When I woke up again — hangover-free but as groggy as a toddler after a midday nap — Hank had vanished. Everything was so topsy-turvy that I half-expected to find him under a pile of clothes or in an empty box, but no dice. I did, however, discover a pair of my spandex exercise pants at the foot of my bed ... and suddenly remembered how Hank had pulled them on, pushed his hair back with the psychedelic eye mask, and lip-synched around the room to "Under My Thumb."

What else had I forgotten?

I texted Hank to ask. Then I called my best friend, who exclaimed, "Xanax? That's, like, the thinking man's date-rape drug!"

That's when I remembered the pictures. Holy pornography!
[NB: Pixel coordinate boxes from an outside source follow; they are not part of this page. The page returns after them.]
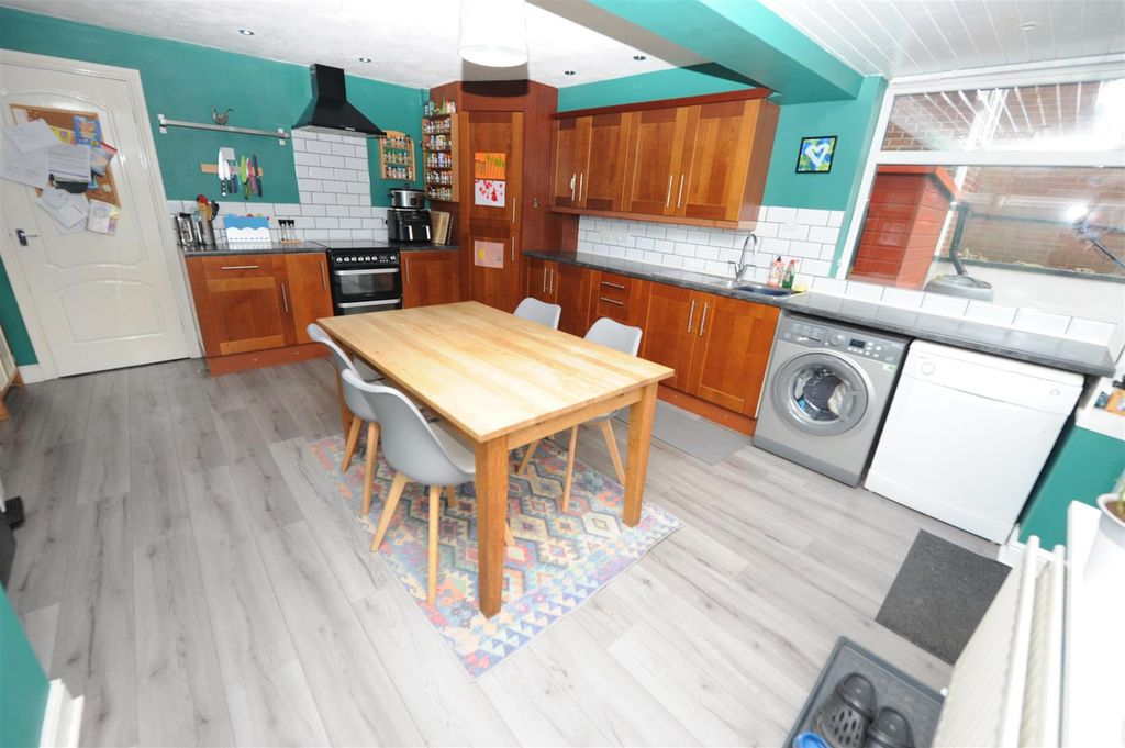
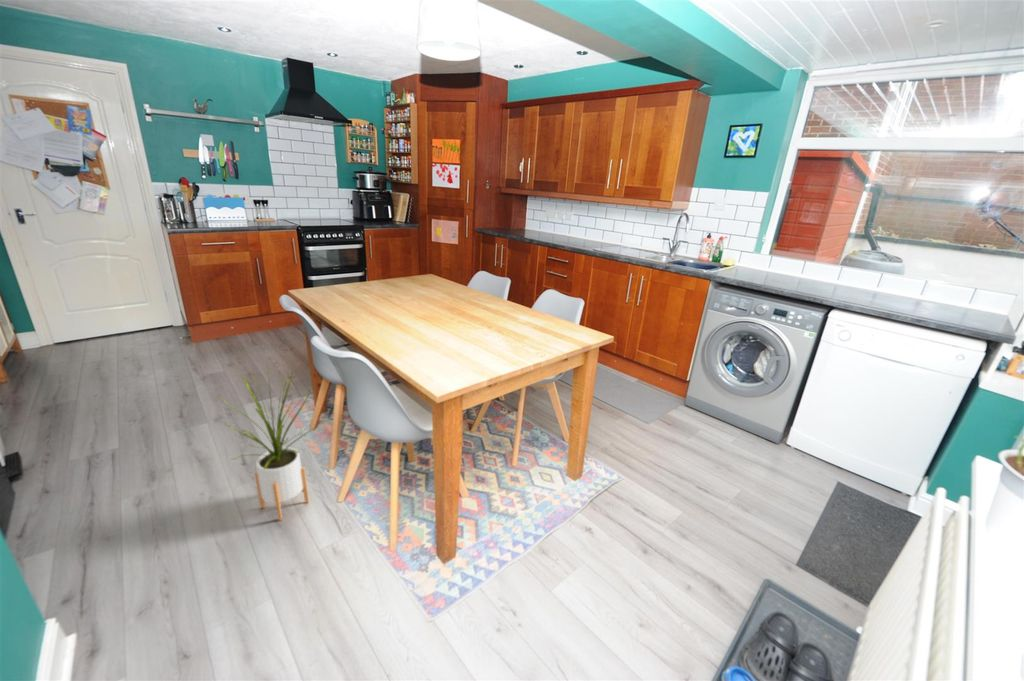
+ house plant [214,362,319,522]
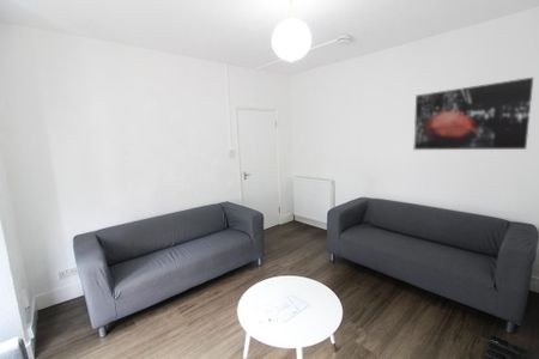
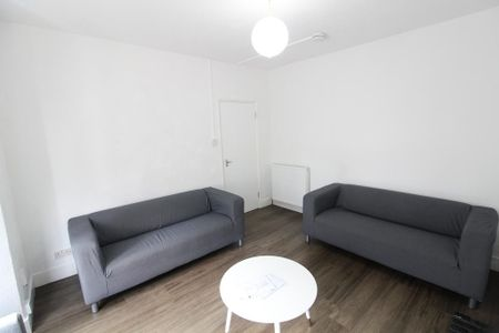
- wall art [413,77,534,151]
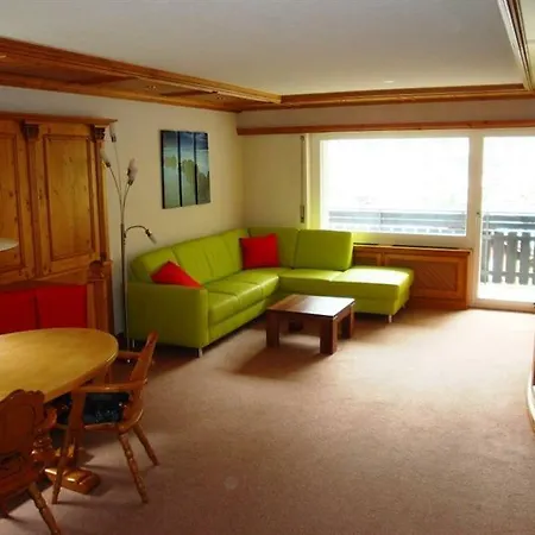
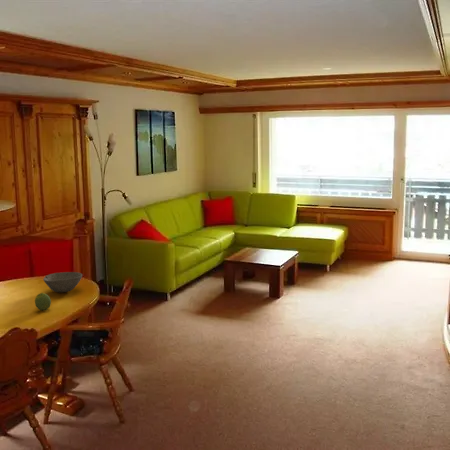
+ bowl [42,271,83,294]
+ fruit [34,292,52,311]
Was I going to Google my name and see myself in all my laser-hair-removed glory?

"Why'd you take it?" my friend demanded. Why had I? Especially when I'd given up drugs so I could avoid the kind of anxiety I was now feeling.

Well, I'd been motivated, in part, by feeling old: I'd turned 33 a few weeks earlier and had started to think that all the wild adventures of my life had already taken place. Plus, Xanax was prescription; it had seemed so harmless! So had Hank, for some reason.

I ran to the computer. There was a note from him on my screen: There's a present in your butter compartment.

Checking the fridge, I found a small white pill on top of a mustard tube. Then a text message beeped on my cell. Don't worry, Hank had written. We didn't screw. But, hey, did I leave my camera there?

I spotted it on my desk. How serendipitous. I'd delete everything.

"I am getting too old for this," I told my phone.